Caso Attilio Manca, Ciancimino: «Vietato parlare della latitanza di Provenzano»
Per il figlio del sindaco mafioso di Palermo, la mafia è riuscita a penetrare nel Lazio
Il vero problema è che «non si deve parlare della latitanza di Bernardo Provenzano», il boss di Cosa nostra arrestato nel 2006 dopo 40 anni di latitanza. È per questo motivo che «la verità sul caso Attilio Manca non è stata ancora cercata». A dichiararlo è Massimo Ciancimino, nel corso di un’intervista rilasciata a Daniele Camilli per Radiocoop76, la web radio di Confcooperative Viterbo.
Attilio Manca, originario di Barcellona Pozzo di Gotto, urologo di altissimo livello, prestava servizio presso l’ospedale di Belcolle. Il suo corpo senza vita fu trovato nel proprio appartamento in via Santa Maria della Grotticella, a Viterbo, il 12 febbraio 2004. Secondo la procura della Repubblica è stato ucciso da un’overdose di eroina mista a farmaci. Una conclusione sempre contestata dalla famiglia, secondo la quale, Attilio sarebbe stato costretto ad assistere Provenzano nel suo viaggio a Marsiglia, in Francia, per farsi operare di cancro alla prostata, e poi sarebbe stato fatto fuori perché diventato ormai uno scomodo testimone.
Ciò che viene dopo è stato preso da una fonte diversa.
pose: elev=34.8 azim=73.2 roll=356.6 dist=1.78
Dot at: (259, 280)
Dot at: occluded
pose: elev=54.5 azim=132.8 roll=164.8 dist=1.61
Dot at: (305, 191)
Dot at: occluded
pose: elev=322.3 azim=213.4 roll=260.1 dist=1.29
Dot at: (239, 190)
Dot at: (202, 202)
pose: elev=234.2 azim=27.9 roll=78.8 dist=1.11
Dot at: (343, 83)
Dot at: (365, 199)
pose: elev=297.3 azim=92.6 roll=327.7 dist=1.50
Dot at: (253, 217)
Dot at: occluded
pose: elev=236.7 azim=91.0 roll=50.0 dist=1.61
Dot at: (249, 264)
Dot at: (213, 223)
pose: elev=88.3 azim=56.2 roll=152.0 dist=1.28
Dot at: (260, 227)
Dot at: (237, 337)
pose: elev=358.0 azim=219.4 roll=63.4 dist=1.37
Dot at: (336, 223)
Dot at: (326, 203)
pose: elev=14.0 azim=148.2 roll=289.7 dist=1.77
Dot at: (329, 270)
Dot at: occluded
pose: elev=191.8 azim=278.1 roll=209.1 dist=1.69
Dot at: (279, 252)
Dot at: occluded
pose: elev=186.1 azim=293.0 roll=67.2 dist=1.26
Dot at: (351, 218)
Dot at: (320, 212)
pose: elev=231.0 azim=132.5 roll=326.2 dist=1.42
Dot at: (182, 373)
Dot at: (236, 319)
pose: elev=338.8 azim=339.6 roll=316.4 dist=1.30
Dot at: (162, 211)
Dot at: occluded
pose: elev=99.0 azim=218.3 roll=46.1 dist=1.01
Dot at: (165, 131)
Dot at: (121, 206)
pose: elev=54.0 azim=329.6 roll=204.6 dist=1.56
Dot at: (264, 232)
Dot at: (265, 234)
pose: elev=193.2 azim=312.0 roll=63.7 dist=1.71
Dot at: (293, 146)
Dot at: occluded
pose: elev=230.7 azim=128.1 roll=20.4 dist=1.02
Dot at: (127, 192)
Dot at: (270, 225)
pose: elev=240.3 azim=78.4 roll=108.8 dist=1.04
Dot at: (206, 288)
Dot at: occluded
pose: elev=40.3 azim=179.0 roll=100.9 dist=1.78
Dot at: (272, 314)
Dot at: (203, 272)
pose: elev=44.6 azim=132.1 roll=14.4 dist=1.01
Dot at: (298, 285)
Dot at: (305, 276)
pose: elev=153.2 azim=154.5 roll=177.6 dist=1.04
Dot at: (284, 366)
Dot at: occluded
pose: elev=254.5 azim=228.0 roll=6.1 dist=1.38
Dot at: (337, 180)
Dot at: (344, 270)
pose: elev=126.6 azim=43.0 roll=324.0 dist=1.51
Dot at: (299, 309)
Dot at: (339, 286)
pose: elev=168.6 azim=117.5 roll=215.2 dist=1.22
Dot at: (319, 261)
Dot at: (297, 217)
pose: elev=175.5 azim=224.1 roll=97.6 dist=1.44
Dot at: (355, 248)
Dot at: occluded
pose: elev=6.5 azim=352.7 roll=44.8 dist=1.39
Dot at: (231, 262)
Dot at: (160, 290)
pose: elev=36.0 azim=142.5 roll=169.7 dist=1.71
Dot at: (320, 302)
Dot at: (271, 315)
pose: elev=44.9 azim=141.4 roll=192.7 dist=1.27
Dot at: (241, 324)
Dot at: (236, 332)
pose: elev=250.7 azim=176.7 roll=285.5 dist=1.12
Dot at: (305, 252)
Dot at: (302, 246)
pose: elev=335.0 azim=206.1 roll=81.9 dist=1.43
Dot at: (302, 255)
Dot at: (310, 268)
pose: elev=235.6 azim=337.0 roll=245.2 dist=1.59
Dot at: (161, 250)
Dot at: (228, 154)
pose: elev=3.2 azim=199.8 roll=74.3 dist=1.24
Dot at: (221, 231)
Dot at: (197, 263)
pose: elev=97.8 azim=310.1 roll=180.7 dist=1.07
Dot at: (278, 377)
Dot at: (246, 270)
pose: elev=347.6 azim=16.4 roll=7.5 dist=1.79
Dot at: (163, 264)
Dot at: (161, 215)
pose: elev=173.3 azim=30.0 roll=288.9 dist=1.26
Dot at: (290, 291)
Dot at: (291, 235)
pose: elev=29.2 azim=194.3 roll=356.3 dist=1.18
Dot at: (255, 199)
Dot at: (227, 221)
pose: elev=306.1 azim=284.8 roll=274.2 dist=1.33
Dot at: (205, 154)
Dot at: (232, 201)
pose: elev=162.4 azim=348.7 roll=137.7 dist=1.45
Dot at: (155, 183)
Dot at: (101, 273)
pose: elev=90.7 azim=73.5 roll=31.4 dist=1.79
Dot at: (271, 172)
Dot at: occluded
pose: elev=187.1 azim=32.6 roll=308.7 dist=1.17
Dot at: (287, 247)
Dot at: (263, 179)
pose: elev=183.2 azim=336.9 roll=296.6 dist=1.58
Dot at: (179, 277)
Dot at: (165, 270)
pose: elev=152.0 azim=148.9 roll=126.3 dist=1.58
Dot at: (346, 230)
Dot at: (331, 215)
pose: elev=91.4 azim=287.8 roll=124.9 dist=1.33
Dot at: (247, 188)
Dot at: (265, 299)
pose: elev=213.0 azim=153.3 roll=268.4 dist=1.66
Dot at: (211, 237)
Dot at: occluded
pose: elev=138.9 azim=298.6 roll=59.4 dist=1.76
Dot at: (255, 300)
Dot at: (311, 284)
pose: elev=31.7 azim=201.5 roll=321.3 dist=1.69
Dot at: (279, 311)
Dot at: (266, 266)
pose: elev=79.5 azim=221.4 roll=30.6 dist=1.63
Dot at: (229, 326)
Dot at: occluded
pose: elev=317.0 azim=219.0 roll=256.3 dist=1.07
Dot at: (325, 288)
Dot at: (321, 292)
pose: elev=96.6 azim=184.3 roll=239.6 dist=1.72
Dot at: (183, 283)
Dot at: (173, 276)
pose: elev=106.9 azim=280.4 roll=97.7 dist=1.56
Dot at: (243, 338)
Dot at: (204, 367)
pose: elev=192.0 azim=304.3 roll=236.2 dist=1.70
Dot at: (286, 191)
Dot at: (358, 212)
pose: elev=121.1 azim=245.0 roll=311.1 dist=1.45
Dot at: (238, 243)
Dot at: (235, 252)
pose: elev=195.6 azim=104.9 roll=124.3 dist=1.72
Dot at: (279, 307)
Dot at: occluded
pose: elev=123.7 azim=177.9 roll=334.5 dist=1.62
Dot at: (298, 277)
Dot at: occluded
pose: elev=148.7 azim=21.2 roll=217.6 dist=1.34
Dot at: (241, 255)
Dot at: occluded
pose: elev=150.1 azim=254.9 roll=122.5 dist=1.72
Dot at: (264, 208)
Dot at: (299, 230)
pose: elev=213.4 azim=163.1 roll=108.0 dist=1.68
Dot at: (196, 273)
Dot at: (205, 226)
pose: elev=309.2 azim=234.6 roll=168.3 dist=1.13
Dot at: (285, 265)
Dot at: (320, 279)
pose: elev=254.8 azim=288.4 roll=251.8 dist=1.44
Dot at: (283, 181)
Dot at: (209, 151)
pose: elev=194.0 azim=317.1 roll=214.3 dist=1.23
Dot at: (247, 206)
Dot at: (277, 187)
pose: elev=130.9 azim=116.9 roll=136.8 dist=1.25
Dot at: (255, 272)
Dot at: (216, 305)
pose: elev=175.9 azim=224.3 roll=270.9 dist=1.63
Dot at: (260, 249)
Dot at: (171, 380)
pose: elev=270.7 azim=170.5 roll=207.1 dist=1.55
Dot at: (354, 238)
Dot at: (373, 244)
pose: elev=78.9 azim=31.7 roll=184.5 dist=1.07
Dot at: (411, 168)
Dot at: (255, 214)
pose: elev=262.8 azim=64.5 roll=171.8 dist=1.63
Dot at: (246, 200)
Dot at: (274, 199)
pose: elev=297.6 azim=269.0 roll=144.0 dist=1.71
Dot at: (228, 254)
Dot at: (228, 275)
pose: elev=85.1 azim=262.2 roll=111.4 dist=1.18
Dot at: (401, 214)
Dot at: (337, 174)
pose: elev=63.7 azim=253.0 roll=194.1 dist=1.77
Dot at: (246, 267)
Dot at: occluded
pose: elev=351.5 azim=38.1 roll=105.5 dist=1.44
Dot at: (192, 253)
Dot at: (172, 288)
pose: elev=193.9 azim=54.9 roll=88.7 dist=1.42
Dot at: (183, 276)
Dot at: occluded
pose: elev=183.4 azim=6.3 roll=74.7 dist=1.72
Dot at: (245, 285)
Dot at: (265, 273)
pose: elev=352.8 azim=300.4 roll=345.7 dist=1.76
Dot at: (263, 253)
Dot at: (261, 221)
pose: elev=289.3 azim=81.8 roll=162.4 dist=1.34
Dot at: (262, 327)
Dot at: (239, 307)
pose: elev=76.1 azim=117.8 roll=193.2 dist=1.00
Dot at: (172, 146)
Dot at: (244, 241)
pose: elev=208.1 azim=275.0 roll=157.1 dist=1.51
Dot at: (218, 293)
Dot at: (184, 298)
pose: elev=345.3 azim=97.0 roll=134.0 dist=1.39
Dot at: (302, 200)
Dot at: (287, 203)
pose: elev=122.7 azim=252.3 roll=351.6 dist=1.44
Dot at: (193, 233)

Troppe, in effetti, sono le “strane coincidenze” nella morte del giovane luminare di urologia.
Ad alimentare i dubbi che il medico sia stato effettivamente ucciso da Cosa nostra, ci sono adesso anche le dichiarazioni di Ciancimino, testimone chiave nel processo sulla trattativa fra Stato e mafia, nonché figlio di quel Vito Ciancimino, sindaco di Palermo negli anni Settanta, morto nel novembre del 2002 dopo essere stato condannato nel 1992 per associazione mafiosa e corruzione. «Sia mio padre che Provenzano avevano un cancro alla prostata – racconta –. Mi ricordo come mio padre si era consultato con Provenzano e Provenzano aveva fatto lo stesso con mio padre. Gli aveva accennato qualcosa di qualche giovane medico, ma il mio lavoro con mio padre per sondare certi argomenti all’inizio era fatto per uno pseudo-spunto medico letterario. Tutto quello di cui non ho avuto conoscenza diretta non ho potuto approfondirlo, ma sicuramente c’è un aspetto inquietante. Manca era un bravo urologo. Provenzano cercava anche a Roma un bravo urologo».
Sul ruolo del boss nella tragica fine di Attilio, Ciancimino non conferma, né smentisce, ma sa per certo che Provenzano è stato a Roma dal ’99 al 2002. «Veniva a trovare mio padre quando era agli arresti domiciliari», spiega. E aggiunge: «Non si vuole parlare di questo caso non per una responsabilità specifica degli inquirenti. La verità è che non si deve parlare di tutto ciò che ruota intorno alla latitanza di Bernardo Provenzano. C’è un diktat che parte dalla Direzione nazionale antimafia, dalle istituzioni, dai servizi. Tutta la vicenda è avvolta da una fitta nebbia, voluta e pompata dagli apparati istituzionali. Tanti sono i misteri intorno a una figura come quella di Provenzano, che ha potuto muoversi per l’Italia, con garanzie e protezioni concordate all’epoca della trattativa Stato-mafia».
E proprio in merito alla trattativa, Ciancimino junior, per il quale «tutto il Lazio è stato penetrato dalla mafia», ha poi detto: «Trattare con la mafia vuol dire arrendersi. La mafia si batte. Trattando, lo Stato ha alzato bandiera bianca».